ФРАГМЕНТ ТЕКСТА =
++++++++++

Радость обретения истины в «Трехгрошовой опере» важнее самой истины, истина может быть сколь угодно горькой — весело оттого, что она раскрыта, запечатлена и обнародована. Таким образом, цинизм данного художественного произведения предстает перед нами обоюдоострым: как цинизм изображенных на сцене общественных условий и как циничное разоблачительное отношение действующих лиц к этим условиям.

Тотальный цинизм героев «Трехгрошовой оперы», в котором отозвались и военный разгром Германии, и подавление возникших затем революционных волнений, и уродливый пошлый характер наступившей стабилизации, — это такое полное, такое яростное разочарование в капиталистической системе, такая ломка существующих понятий, убеждений и приверженностей, что он неизбежно расценивается нами как предвестие важных общественных перемен. Вот почему, помимо прочего, опера Брехта — Вейля была воспринята многими как пророчество роковых решительных событий: тогда еще никто не знал, в какую сторону двинется Германия.

* * *

Если ограничиться сказанным, можно создать весьма одностороннее, а в известном смысле и превратное представление о «Трехгрошовой опере». А между тем едкая сатира в опере Брехта — Вейля омыта, как горным воздухом, чистой лирической стихией. Цинические мотивы этого произведения возникают из непосредственного лирического чувства и лирикой утихомириваются. В свою очередь трогательная поэтическая тема находит разрешение в непристойностях, в карикатурах и передразниваниях. Есть все основания утверждать, что «Трехгрошовая опера» — самое трезвое и насмешливое произведение 20‑х годов, но столько же оснований полагать его самым романтическим и задушевным произведением этого времени. Можно сказать, разумеется, что {241} опера Брехта — Вейля — это яростное восстание против традиционного буржуазного гуманизма, последним оплотом — последним криком — которого было искусство экспрессионизма, а можно сказать, что после «Воццека» ни в одном другом музыкально-драматическом сочинении гуманистическая нота не прозвучала так проникновенно. По видимости, нежная, сострадательная душа оперы живет в музыке Курта Вейля, а в тексте Брехта звучат ее разоблачительные мотивы; однако же в меланхолии Вейля чувствуется ироническая усмешка, а в бесстрашных сарказмах Бертольта Брехта при некотором усердии — при наличии доброй воли — можно обнаружить надсадные слезные интонации. В лирике «Трехгрошовой оперы» дух немецких 20‑х годов выразился так же полно, как и в ее цинизме.

++++++++++

ВЫДЕРЖКА ИЗ ДАННЫХ =

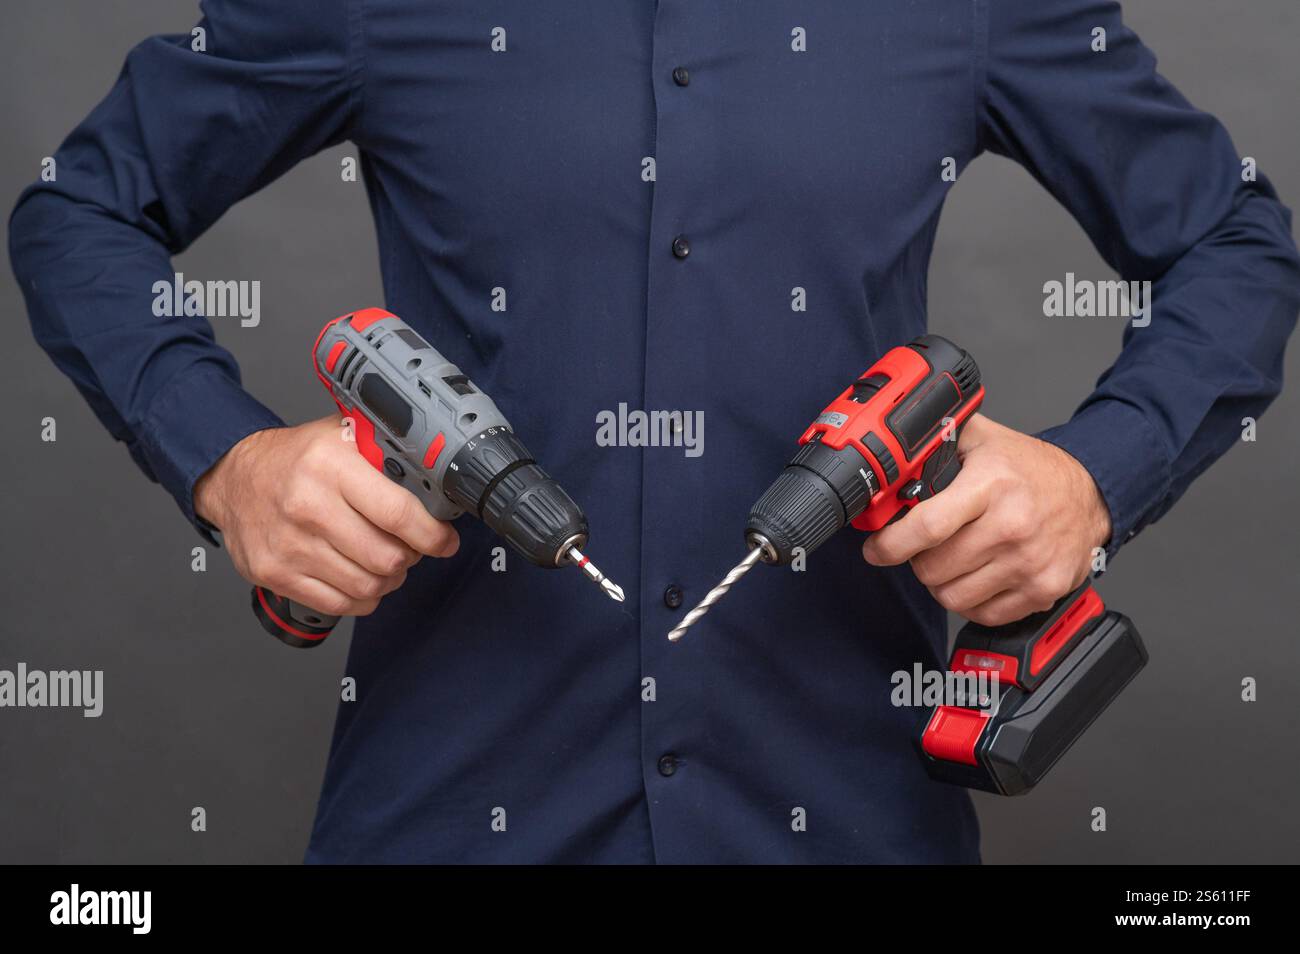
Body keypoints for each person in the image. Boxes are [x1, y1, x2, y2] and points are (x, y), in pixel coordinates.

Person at [11, 1, 1298, 863]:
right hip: (451, 812)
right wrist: (226, 460)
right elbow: (77, 211)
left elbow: (1235, 239)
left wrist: (1094, 476)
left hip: (846, 812)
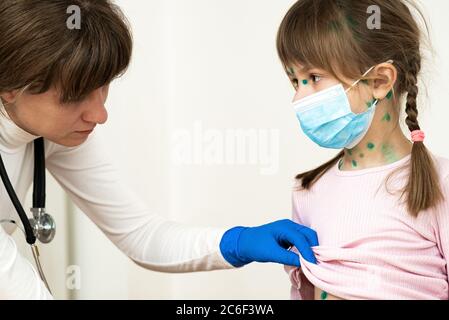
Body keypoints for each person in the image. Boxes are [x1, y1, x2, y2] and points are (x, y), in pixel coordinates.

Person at [0, 0, 318, 299]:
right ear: (10, 85)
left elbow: (141, 236)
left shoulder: (56, 132)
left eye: (103, 86)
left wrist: (236, 243)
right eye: (75, 96)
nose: (100, 115)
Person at [278, 0, 449, 300]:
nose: (298, 99)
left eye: (314, 78)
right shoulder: (307, 190)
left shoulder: (441, 185)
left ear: (380, 81)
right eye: (295, 81)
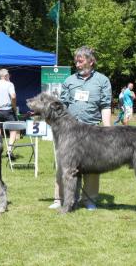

++++++++++

Изложите короче абзац из отрывка о «Трехгрошовой опере», начинающийся словами «Тотальный цинизм героев», сохранив его главные мысли.

В тотальном цинизме героев «Трехгрошовой оперы» отразились военный разгром Германии, подавление последовавших революционных волнений и пошлость наступившей стабилизации. Это полное, яростное разочарование в капиталистической системе и ломка прежних понятий и убеждений воспринимаются как предвестие важных общественных перемен. Поэтому многие увидели в опере Брехта — Вейля пророчество решительных событий: тогда никто не знал, куда двинется Германия.